Montana vs. the Supreme Court
February 22, 2012 Leave a comment
So, I sent this terrific Richard Hasen article about Citizens United out to my class earlier this week, but forgot to mention it here. Now that Kevin Drum is on the case, I was reminded that I’ve been remiss. Honestly, I think it does the best job of simply and clearly deconstructing what was so wrong about Citizens United as anything I’ve read. And it’s not so much the corporatsions are people business, but the fact that Anthony Kennedy simply disposes of some very legitimate concerns about “the appearance of corruption” with the wave of a hand. To wit:
Justice Ginsburg agreed that staying the Montana ruling was the right course, because lower courts are bound to apply Supreme Court precedent even if it is wrong; it is for the Supreme Court to fix its own wrong precedents. But then she added these words in astatement for herself and Justice Stephen Breyer with respect to the stay: “Montana’s experience, and experience elsewhere since this Court’s decision in Citizens United, … make it exceedingly difficult to maintain that independent expenditures by corporations ‘do not give rise to corruption or the appearance of corruption.’ A petition [to hear the case] will give the Court an opportunity to consider whether, in light of the huge sums currently deployed to buy candidates’ allegiance, Citizens United should continue to hold sway.”
In this short statement, Justice Ginsburg quoted from the least defensible part of theCitizens United opinion. As I explained in October, according to the Supreme Court, the only government interests that can justify limits on campaign money against First Amendment challenge are the prevention of corruption or the appearance of corruption. (This interest is what explains the constitutionality of limits on contributions to candidates.) In Citizens United, Justice Kennedy, writing for the court majority, resolved as matter of fiat what had appeared to be a factual question about independent spending and corruption: “We now conclude that independent expenditures, including those made by corporations, do not give rise to corruption or the appearance of corruption.” He further declared that “[t]he appearance of influence or access [coming from unlimited corporate spending] will not cause the electorate to lose faith in our democracy.”

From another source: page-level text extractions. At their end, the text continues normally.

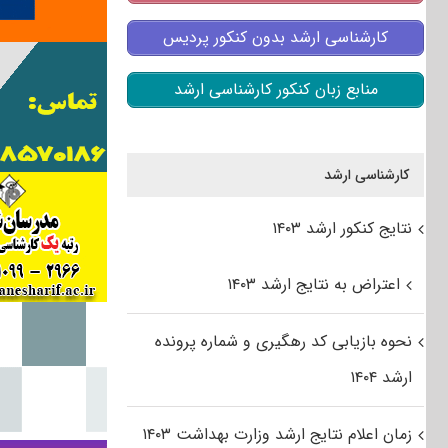
کارشناسی ارشد بدون کنکور پردیس
منابع زبان کنکور کارشناسی ارشد
کارشناسی ارشد
نتایج کنکور ارشد ۱۴۰۳
اعتراض به نتایج ارشد ۱۴۰۳
نحوه بازیابی کد رهگیری و شماره پرونده
ارشد ۱۴۰۴
زمان اعلام نتایج ارشد وزارت بهداشت ۱۴۰۳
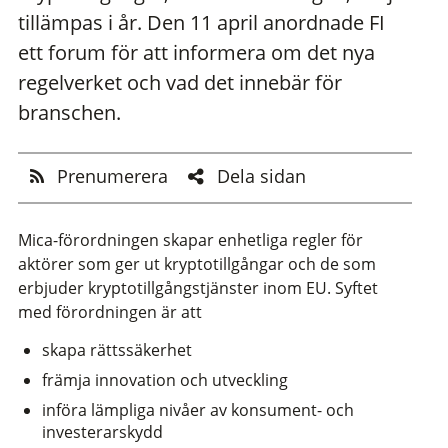
tillämpas i år. Den 11 april anordnade FI
ett forum för att informera om det nya
regelverket och vad det innebär för
branschen.
Prenumerera
Dela sidan
Mica-förordningen skapar enhetliga regler för
aktörer som ger ut kryptotillgångar och de som
erbjuder kryptotillgångstjänster inom EU. Syftet
med förordningen är att
skapa rättssäkerhet
främja innovation och utveckling
införa lämpliga nivåer av konsument- och
investerarskydd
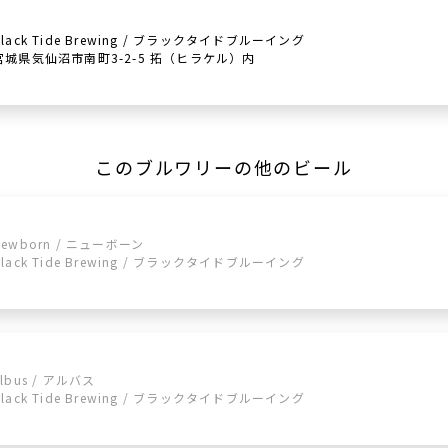
Black Tide Brewing / ブラックタイドブルーイング
宮城県気仙沼市南町3-2-5 拓（ヒラケル）内
このブルワリーの他のビール
Newborn / ニューボーン
Black Tide Brewing / ブラックタイドブルーイング
Albus / アルバス
Black Tide Brewing / ブラックタイドブルーイング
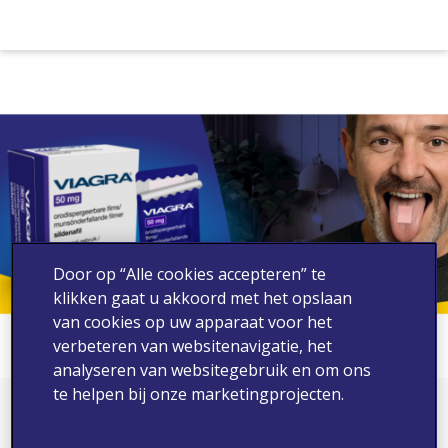
Door op “Alle cookies accepteren” te
klikken gaat u akkoord met het opslaan
van cookies op uw apparaat voor het
verbeteren van websitenavigatie, het
analyseren van websitegebruik en om ons
te helpen bij onze marketingprojecten.
Bedankt!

Justice Kennedy presents the issue of corruption and the appearance of corruption as a matter of fact, and the Montana court took Justice Kennedy’s on his words and said, “Ok, let’s take a look at the facts” in Montana. There is a large history of corporate spending corrupting the political process here, so our state’s laws are justified.
With last week’s statement, Justice Ginsburg has signaled that she or one of the other justices opposing the Citizens United case will use the Montana case to expose the fallacy of the Citizens United argument.
The real world has proven Anthony Kennedy decidedly wrong. The only question is, is he big enough to admit it. Honestly, that’s not something I really expect from many SC Justices. Anyway, if you have any interest in campaign finance, the whole thing is really worth a read.